Dataset entries:
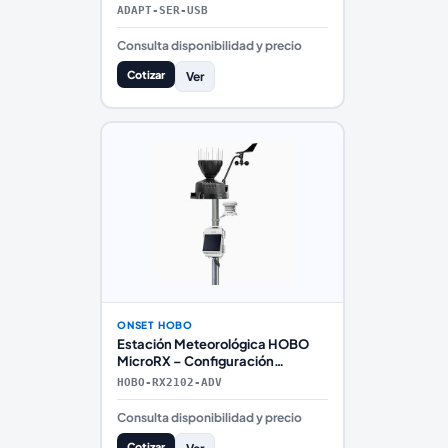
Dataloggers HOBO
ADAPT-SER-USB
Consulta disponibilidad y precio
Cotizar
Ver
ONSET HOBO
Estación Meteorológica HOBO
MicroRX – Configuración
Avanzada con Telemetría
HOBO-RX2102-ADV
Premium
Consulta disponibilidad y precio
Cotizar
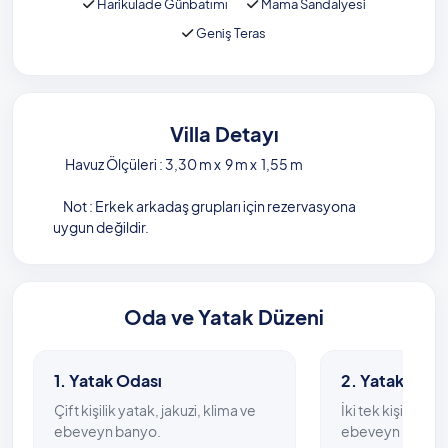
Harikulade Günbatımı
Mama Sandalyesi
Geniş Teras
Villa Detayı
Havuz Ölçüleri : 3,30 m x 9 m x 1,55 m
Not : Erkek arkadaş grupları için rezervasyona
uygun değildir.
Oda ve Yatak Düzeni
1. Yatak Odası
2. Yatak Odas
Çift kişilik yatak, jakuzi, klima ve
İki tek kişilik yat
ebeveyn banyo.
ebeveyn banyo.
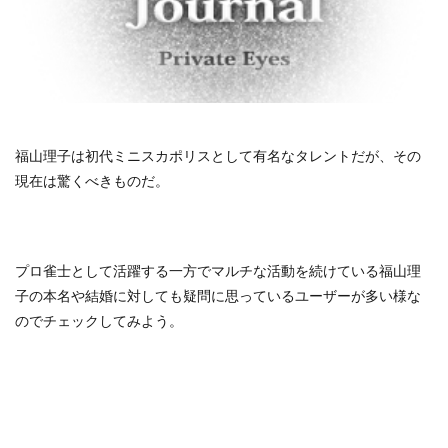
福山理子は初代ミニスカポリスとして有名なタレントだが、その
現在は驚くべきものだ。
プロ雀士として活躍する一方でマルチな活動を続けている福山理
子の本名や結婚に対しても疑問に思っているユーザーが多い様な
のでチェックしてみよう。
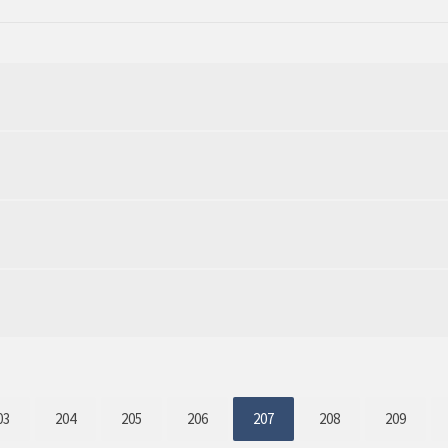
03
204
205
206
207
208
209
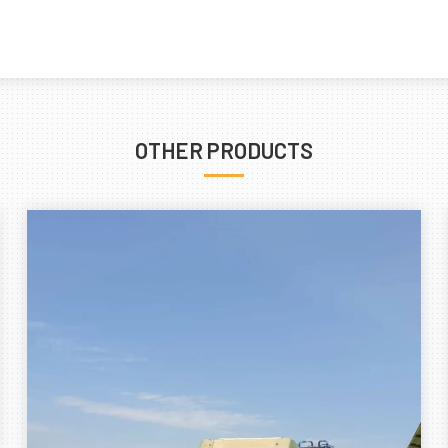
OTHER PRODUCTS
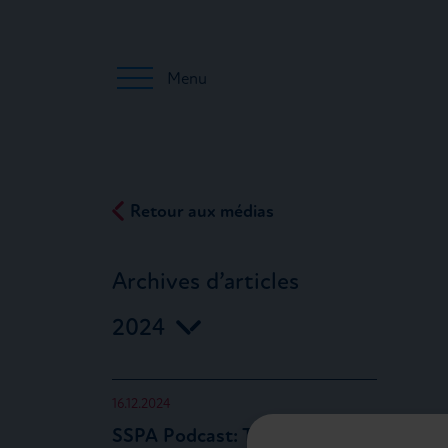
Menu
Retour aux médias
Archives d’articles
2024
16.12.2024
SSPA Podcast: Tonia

--

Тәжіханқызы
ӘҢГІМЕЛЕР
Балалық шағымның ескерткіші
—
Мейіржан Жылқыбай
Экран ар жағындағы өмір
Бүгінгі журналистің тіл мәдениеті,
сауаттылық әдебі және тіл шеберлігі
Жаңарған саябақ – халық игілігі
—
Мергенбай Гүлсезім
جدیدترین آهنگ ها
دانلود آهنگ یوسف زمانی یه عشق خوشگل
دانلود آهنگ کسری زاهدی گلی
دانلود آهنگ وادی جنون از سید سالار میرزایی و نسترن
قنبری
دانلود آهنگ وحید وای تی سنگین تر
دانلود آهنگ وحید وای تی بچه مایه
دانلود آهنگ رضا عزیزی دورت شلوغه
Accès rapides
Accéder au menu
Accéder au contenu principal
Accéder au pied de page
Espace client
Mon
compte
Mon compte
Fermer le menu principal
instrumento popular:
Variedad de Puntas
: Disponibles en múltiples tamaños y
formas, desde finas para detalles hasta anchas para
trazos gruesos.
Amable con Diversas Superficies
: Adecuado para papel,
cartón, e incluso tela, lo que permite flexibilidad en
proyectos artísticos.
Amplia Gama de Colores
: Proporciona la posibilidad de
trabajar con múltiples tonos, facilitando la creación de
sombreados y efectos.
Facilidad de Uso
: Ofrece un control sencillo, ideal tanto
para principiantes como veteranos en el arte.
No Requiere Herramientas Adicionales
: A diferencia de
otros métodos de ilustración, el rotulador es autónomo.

* _To-do item_: Above are the records; from them, give again exactly the lines from the one containing "la posibilidad de" to the one containing "otros métodos de", both lines included, and nothing more.

* _Finished exercise_:
: Proporciona la posibilidad de
trabajar con múltiples tonos, facilitando la creación de
sombreados y efectos.
Facilidad de Uso
: Ofrece un control sencillo, ideal tanto
para principiantes como veteranos en el arte.
No Requiere Herramientas Adicionales
: A diferencia de
otros métodos de ilustración, el rotulador es autónomo.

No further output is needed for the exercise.